Workers at the NBA rumor mill are working long hours as the countdown to the June 20 two-round draft begins to pick up speed.
The Cavaliers are trading up from the fifth pick to get the fourth pick from New Orleans or even the third pick from the Knicks.
Check that. They’re trading the fifth pick to the Bulls at seven or the Hawks for picks eight and 10 to acquire more picks and players.
One way or another, the Cavs will trade guard J.R. Smith to a team that wants to cut him to create salary cap space. That might be the safest bet of all.
If there was a way for Cavs general manager Koby Altman to trade sideways, he might consider that, too. Adam Silver, who looks more like a mortician in a black-and-white horror movie than an NBA commissioner, loves all the trades on draft night because it gets people talking about his league.
One thing is certain: A six-game improvement from the dismal 19-63 finish of 2018-19 will not satisfy Altman or team owner Dan Gilbert as the Cavaliers continue a rebuild that began in February of 2018 when they made deadline trades in anticipation of LeBron James leaving through free agency last summer.
To that end, Altman wants to get better as quickly as possible. Whether he does that by trading players on the current roster to acquire players from other teams, trading up, or trading down, is what makes this NBA draft so unpredictable, because other teams are thinking the exact same way.
Adrian Wojnarowski of ESPN was the first to report the Cavs might be willing to trade the fifth pick to the Hawks for picks eight and 10 and then use the eighth pick on Cam Reddish, the 6-foot-8 shooting guard/small forward from Duke.
Wojnarowski also suggests the Bulls as a trade partner for the Cavs. The Cavs would give Chicago the fifth pick, Jordan Clarkson and John Henson and get the seventh pick, Bulls shooting guard Zach Lavine and a future second-round pick.
Lavine, 24, is the type of player who could accelerate the rebuild. He averaged 23.7 points a game for the Bulls last season while starting 62 of 63 games.
The top of the draft is set with the Pelicans taking Zion Williamson of Duke with the first pick and Memphis taking Ja Morant of Murray State second. The Knicks would have to be overwhelmed to part with the third pick, which is expected to be R.J. Barrett of Duke.
Sam Amico of Amicohoops.net, in an interview on WKRK-FM 92.3, said the Cavaliers are exploring ways to acquire the third pick in the draft from the Knicks.

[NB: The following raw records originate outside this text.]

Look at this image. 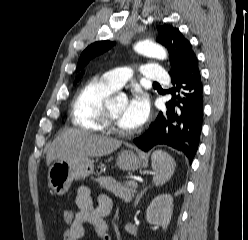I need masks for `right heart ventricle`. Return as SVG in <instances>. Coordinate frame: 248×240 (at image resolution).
<instances>
[{
    "instance_id": "e07e8e85",
    "label": "right heart ventricle",
    "mask_w": 248,
    "mask_h": 240,
    "mask_svg": "<svg viewBox=\"0 0 248 240\" xmlns=\"http://www.w3.org/2000/svg\"><path fill=\"white\" fill-rule=\"evenodd\" d=\"M115 90L116 88L108 84L103 78H93L85 84L73 102V125L94 132L104 131L105 101Z\"/></svg>"
}]
</instances>
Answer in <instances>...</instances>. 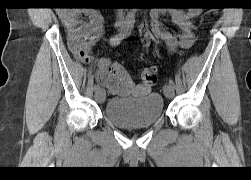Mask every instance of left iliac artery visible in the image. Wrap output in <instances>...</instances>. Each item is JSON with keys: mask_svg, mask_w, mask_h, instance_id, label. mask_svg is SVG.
<instances>
[{"mask_svg": "<svg viewBox=\"0 0 251 180\" xmlns=\"http://www.w3.org/2000/svg\"><path fill=\"white\" fill-rule=\"evenodd\" d=\"M140 32L142 33V29H140ZM148 34H150V32H146L145 36H148ZM169 84L174 87V81L172 79H169Z\"/></svg>", "mask_w": 251, "mask_h": 180, "instance_id": "left-iliac-artery-1", "label": "left iliac artery"}]
</instances>
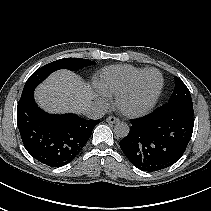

The Cavs own the 26th pick in addition to the fifth pick in the first round. They also own Milwaukee’s first-round pick in 2021. Amico suggested the Cavs would have to give the Knicks all three first-round picks just to move up two slots June 20.
The Pelicans have the fourth pick in addition to the first after agreeing to trade Anthony Davis to the Lakers. The teams interested in trading with the Cavaliers might try to jump the Cavaliers and trade with New Orleans instead to draft Vanderbilt guard Darius Garland, who has become the flavor of the week in the final days before the draft. In fact, one report has the Knicks working out Garland on June 19. Barrett would slip at least one spot if the Knicks make a last-minute decision to draft Garland.
Altman worked under Pelicans director of basketball operations David Griffin when Griffin was the Cavaliers’ general manager. Altman has the resources to swing a deal with Griffin if the Cavaliers want the fourth pick badly enough. Altman could include forward Kevin Love in a trade. Griffin as general manager of the Cavs traded Andrew Wiggins to Minnesota for Love in 2015.
Sticking with the fifth pick would still give Altman the chance to draft a potential starter. Assuming Williamson, Morant and Barrett do go 1-2-3, four of a group of five that includes Garland, De’Andre Hunter, Jarrett Culver, Coby White and Reddish would have to be left for the Cavs at five.
Altman can get a fine player by playing it safe, but that isn’t his way.